# Instructions
(1) Which organizations does the Section 203(k) passage give both by full name and by a short name in parentheses? List each with its short name.
(2) Can you quote the Section 203(k) passage between "mortgage once it" and "to single-family dwellings?", inclusive?

Is there a secondary mortgage market for Section 203(k) mortgage
loans? Yes. The Government National Mortgage Association (GNMA)
permits the Section 203(k) mortgage to be placed in both GNMA I
and II pools with Section 203(b) mortgages. GNMA accepts the 203(k)
mortgage once it has been endorsed by HUD. The Federal National
Mortgage Association (Fannie Mae) and the Federal Home Loan Mortgage
Corporation (Freddie Mac) will also purchase a Section 203(k) first
mortgage.
2.
Is the Section 203(k) program restricted to single-family dwellings?
No. The program can be used for one-to-four unit dwellings.
Maximum mortgage limitations are the same as for properties under
Section 203(b).
3.
Can Section 203(k) be used to improve a condominium unit?
Yes, however, condominium rehabilitation is subject to the following
conditions:
A.
Owner/occupant and qualified non-profit borrowers only;
B.
Rehabilitation is limited only to the interior of the unit. Mortgage
proceeds are not to be used for the rehabilitation of exteriors
or other areas which are the responsibility of the condominium
association, except for the installation of firewalls in the attic
for the unit;
C.
Only the lesser of five units per condominium association, or
25 percent of the total number of units, can be undergoing rehabilitation
at any one time;
D.
The maximum mortgage amount cannot exceed 100 percent of after-improved
value. After rehabilitation is complete, the individual buildings
within the condominium must not contain more than four
units. By law, Section 203(k) can only be used to rehabilitate
units in one-to-four unit structures. However, this does not mean
that the condominium project, as a whole, can only have four units
or that all individual structures must be detached. Example: A
project might consist of six buildings each containing four units,
for a total of 24 units in the project and, thus, be eligible
for Section 203(k). Likewise, a project could contain a row of
more than four attached townhouses and be eligible for Section
203(k) because HUD considers each townhouse as one structure,
provided each unit is separated by a 1 1/2 hour firewall (from
foundation up to the roof). Similar to a project with a condominium
unit with a mortgage insured under Section 234(c) of the National
Housing Act, the condominium project must be approved by HUD prior
to the closing of any individual mortgages on the condominium
units.
4.
Can Section 203(k) be used to convert a one family dwelling to
a two-, three-, or four-family dwelling (or vice versa)? Yes.
5.
Can Section 203(k) be used to move an existing house onto another
site? Yes, however, release of loan proceeds for the existing
structure on the non-mortgaged property is not allowed until the
new foundation has been properly inspected and the dwelling has
been properly placed and secured to the new foundation. At closing,
funds would be released to purchase the site and the rest of the
mortgage proceeds would be placed in the Rehabilitation Escrow Account.
The borrower would have the site prepared to accept the dwelling.

# Extracted information
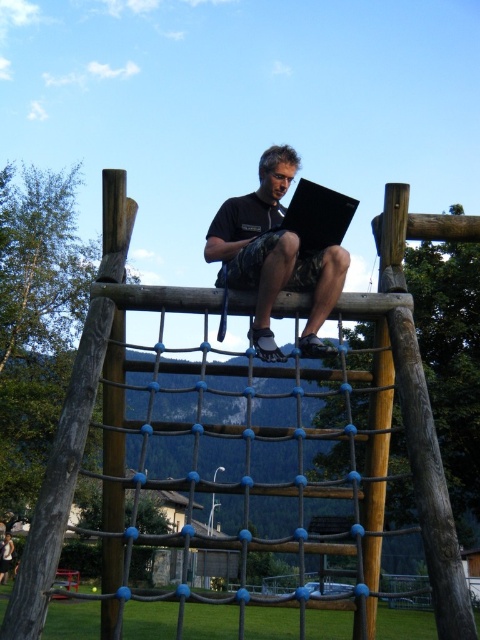
Question: In this image, where is brown wooden rope bridge at center located relative to matte black laptop at center?

Choices:
 (A) right
 (B) left

Answer: (B)

Question: Can you confirm if matte black laptop at center is positioned to the right of black matte laptop at center?

Choices:
 (A) yes
 (B) no

Answer: (B)

Question: Which object appears farthest from the camera in this image?

Choices:
 (A) black matte laptop at center
 (B) matte black laptop at center
 (C) brown wooden rope bridge at center

Answer: (B)

Question: Is brown wooden rope bridge at center to the right of matte black laptop at center from the viewer's perspective?

Choices:
 (A) yes
 (B) no

Answer: (B)

Question: Which object is positioned closest to the black matte laptop at center?

Choices:
 (A) matte black laptop at center
 (B) brown wooden rope bridge at center

Answer: (A)

Question: Which of the following is the farthest from the observer?

Choices:
 (A) (324, 372)
 (B) (257, 321)
 (C) (328, 230)

Answer: (A)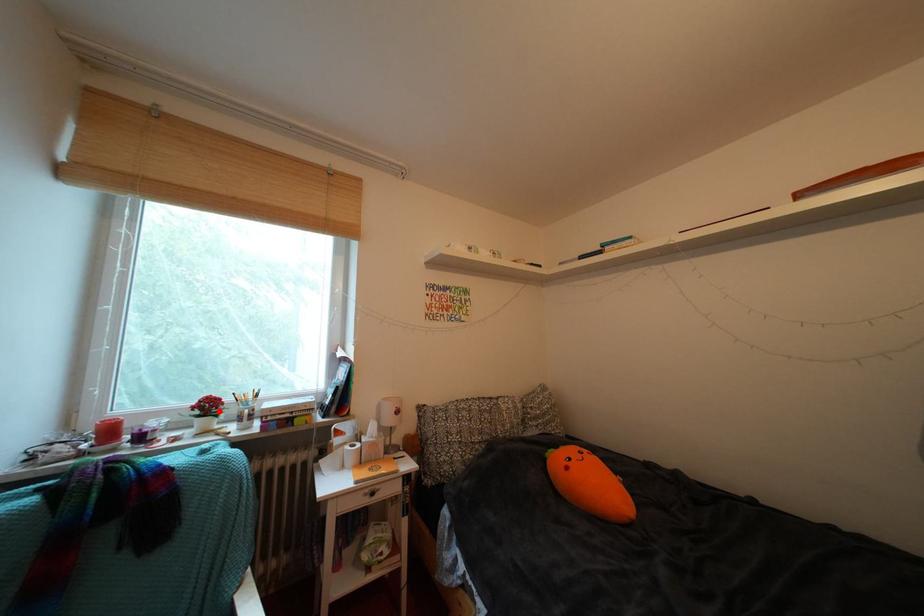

# Outputs by task
(1)
- Government National Mortgage Association (GNMA)
- Federal National Mortgage Association (Fannie Mae)
- Federal Home Loan Mortgage Corporation (Freddie Mac)

(2)
mortgage once it has been endorsed by HUD. The Federal National
Mortgage Association (Fannie Mae) and the Federal Home Loan Mortgage
Corporation (Freddie Mac) will also purchase a Section 203(k) first
mortgage.
2.
Is the Section 203(k) program restricted to single-family dwellings?